It’s easy to see why so many first-time homebuyers put off even checking into the listings when buying that first home seems nothing better than a distant future possibility. Yet, for some first-timers who have long assumed that they would be doomed to renting for years to come, it might be possible already. The missing element could be nothing more than accurate information.
Psychologically, when someone suspects that a piece of information will only confirm bad news, they’re apt to avoid investigating altogether. Since the sticking point for most youthful buyers is the size of the down payment they will have to come up with, many potential first-time homeowners shelve the whole idea. They’ve heard they’ll be asked to advance 20% of a home’s selling price—a chunk of change they probably won’t be able to accumulate for years to come. So why bother even checking further? It’s too demoralizing…
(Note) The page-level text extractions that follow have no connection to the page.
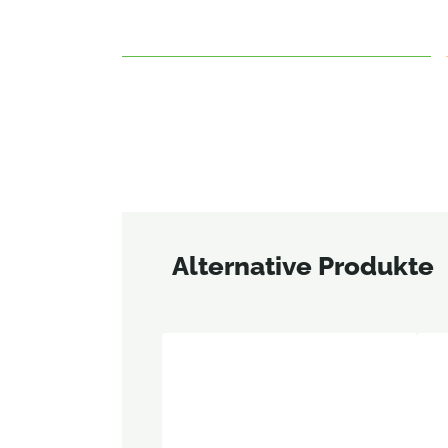
Alternative Produkte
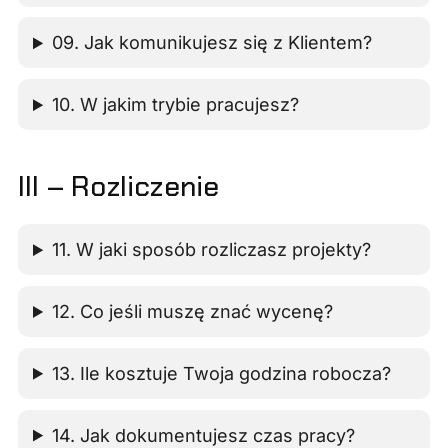
09. Jak komunikujesz się z Klientem?
10. W jakim trybie pracujesz?
III – Rozliczenie
11. W jaki sposób rozliczasz projekty?
12. Co jeśli muszę znać wycenę?
13. Ile kosztuje Twoja godzina robocza?
14. Jak dokumentujesz czas pracy?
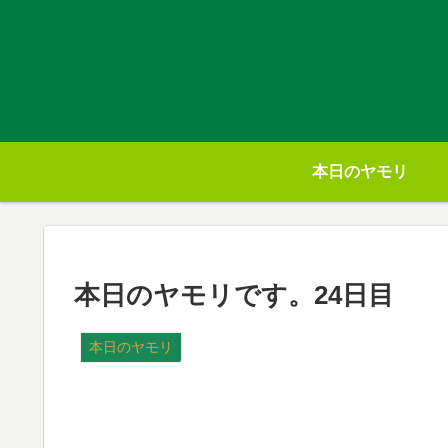
本日のヤモリ
本日のヤモリです。24日目
本日のヤモリ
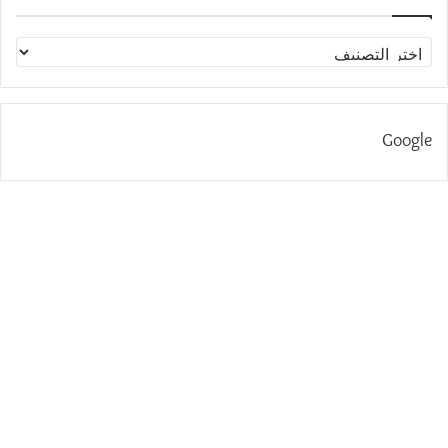
الاقسام
Google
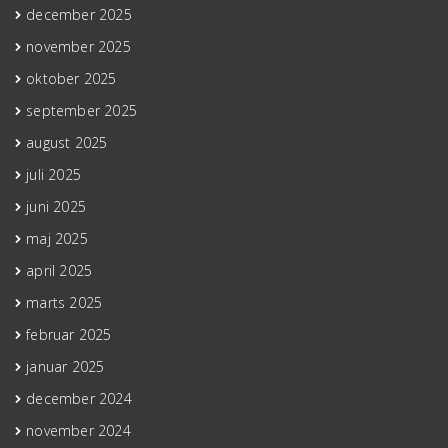
december 2025
november 2025
oktober 2025
september 2025
august 2025
juli 2025
juni 2025
maj 2025
april 2025
marts 2025
februar 2025
januar 2025
december 2024
november 2024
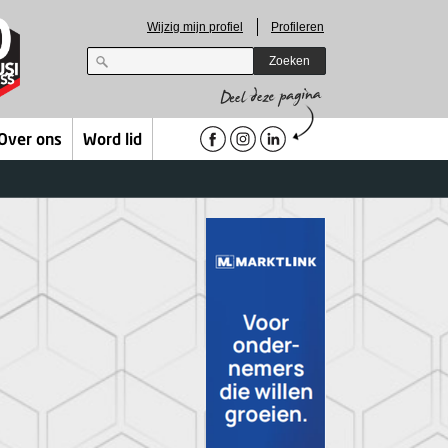
Wijzig mijn profiel
Profileren
Zoeken
Over ons
Word lid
That 20% percentage persists because it does have relevance. That’s widely hailed as the threshold figure that improves an applicant’s chances of being approved and for locking in a lower monthly payment. The popular financial website nerdwallet.com put an accurate spin on it with their editorial, “The 20% Mortgage Down Payment Isn’t Dead Yet”—with the subhead that clarified, “…but most people still make smaller down payments.”
Four current statistics should encourage potential first-timers to explore the possibility that this year could see them writing their last rent check:
- The latest median down payment for first-time homebuyers is 7%.
- The median down payment for buyers younger than 31 was 6%.
- The median down payment for all buyers last year was 12%.
- For repeat buyers (who usually can apply some of the profit from the sale of their first house), the median down payment is less than 20%.
In other words, as the National Association of Realtors®’ 2021 report verified, younger (and all first-time buyers) would do well to dismiss the 20% barrier if it is the stopping point for investigating their own eligibility for joining the ranks of homeowners. It may still be out of reach for the moment—but even so, the horizon is probably a lot closer than most people assume.